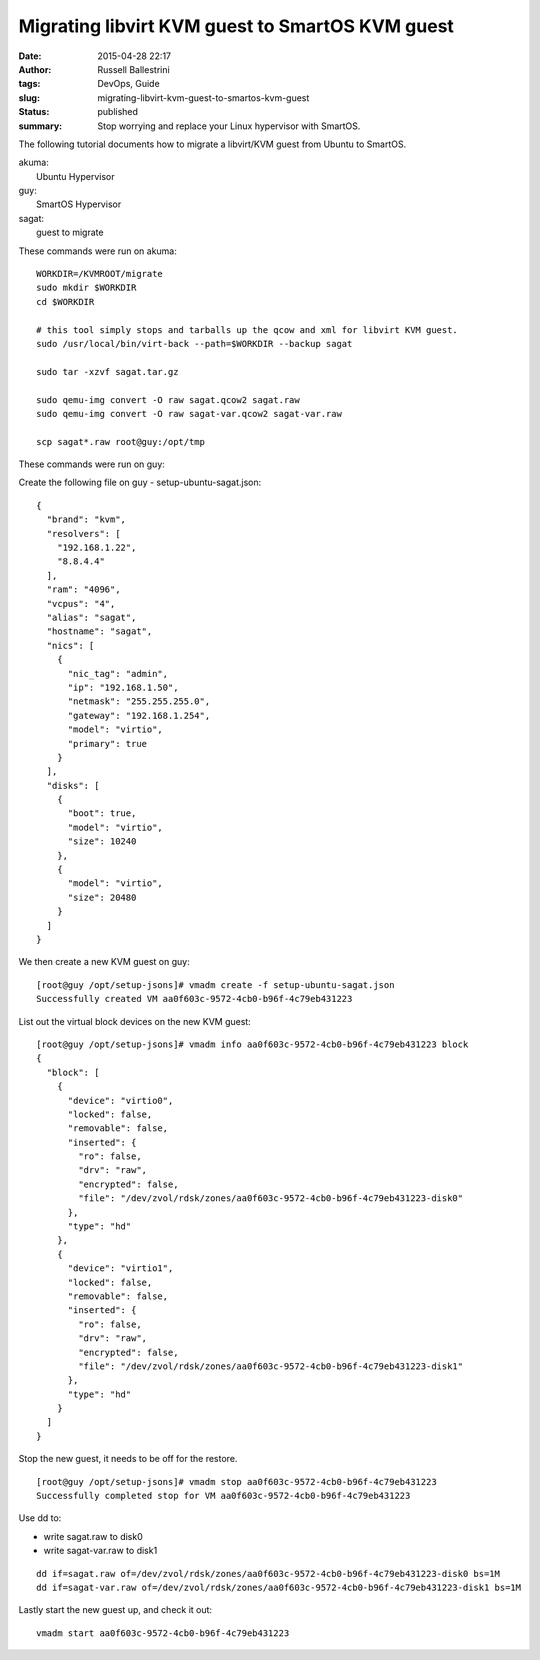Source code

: Migrating libvirt KVM guest to SmartOS KVM guest
################################################
:date: 2015-04-28 22:17
:author: Russell Ballestrini
:tags: DevOps, Guide
:slug: migrating-libvirt-kvm-guest-to-smartos-kvm-guest
:status: published
:summary:
  Stop worrying and replace your Linux hypervisor with SmartOS.

The following tutorial documents how to migrate a libvirt/KVM guest from
Ubuntu to SmartOS.

| akuma:
|  Ubuntu Hypervisor

| guy:
|  SmartOS Hypervisor

| sagat:
|  guest to migrate

These commands were run on akuma:

::

    WORKDIR=/KVMROOT/migrate
    sudo mkdir $WORKDIR
    cd $WORKDIR

    # this tool simply stops and tarballs up the qcow and xml for libvirt KVM guest.
    sudo /usr/local/bin/virt-back --path=$WORKDIR --backup sagat

    sudo tar -xzvf sagat.tar.gz

    sudo qemu-img convert -O raw sagat.qcow2 sagat.raw
    sudo qemu-img convert -O raw sagat-var.qcow2 sagat-var.raw

    scp sagat*.raw root@guy:/opt/tmp

These commands were run on guy:

Create the following file on guy - setup-ubuntu-sagat.json:

::

    {
      "brand": "kvm",
      "resolvers": [
        "192.168.1.22",
        "8.8.4.4"
      ],
      "ram": "4096",
      "vcpus": "4",
      "alias": "sagat",
      "hostname": "sagat",
      "nics": [
        {
          "nic_tag": "admin",
          "ip": "192.168.1.50",
          "netmask": "255.255.255.0",
          "gateway": "192.168.1.254",
          "model": "virtio",
          "primary": true
        }
      ],
      "disks": [
        {
          "boot": true,
          "model": "virtio",
          "size": 10240
        },
        {
          "model": "virtio",
          "size": 20480
        }
      ]
    }

We then create a new KVM guest on guy:

::

    [root@guy /opt/setup-jsons]# vmadm create -f setup-ubuntu-sagat.json 
    Successfully created VM aa0f603c-9572-4cb0-b96f-4c79eb431223

List out the virtual block devices on the new KVM guest:

::

    [root@guy /opt/setup-jsons]# vmadm info aa0f603c-9572-4cb0-b96f-4c79eb431223 block
    {
      "block": [
        {
          "device": "virtio0",
          "locked": false,
          "removable": false,
          "inserted": {
            "ro": false,
            "drv": "raw",
            "encrypted": false,
            "file": "/dev/zvol/rdsk/zones/aa0f603c-9572-4cb0-b96f-4c79eb431223-disk0"
          },
          "type": "hd"
        },
        {
          "device": "virtio1",
          "locked": false,
          "removable": false,
          "inserted": {
            "ro": false,
            "drv": "raw",
            "encrypted": false,
            "file": "/dev/zvol/rdsk/zones/aa0f603c-9572-4cb0-b96f-4c79eb431223-disk1"
          },
          "type": "hd"
        }
      ]
    }

Stop the new guest, it needs to be off for the restore.

::

    [root@guy /opt/setup-jsons]# vmadm stop aa0f603c-9572-4cb0-b96f-4c79eb431223
    Successfully completed stop for VM aa0f603c-9572-4cb0-b96f-4c79eb431223

.. raw:: html

   </p>

Use dd to:

-  write sagat.raw to disk0
-  write sagat-var.raw to disk1

::

    dd if=sagat.raw of=/dev/zvol/rdsk/zones/aa0f603c-9572-4cb0-b96f-4c79eb431223-disk0 bs=1M
    dd if=sagat-var.raw of=/dev/zvol/rdsk/zones/aa0f603c-9572-4cb0-b96f-4c79eb431223-disk1 bs=1M

Lastly start the new guest up, and check it out:

::

    vmadm start aa0f603c-9572-4cb0-b96f-4c79eb431223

Your goal –
Where a line of the entries holds the string "setup", include it in the count, and give only the final number.

Exercise output –
4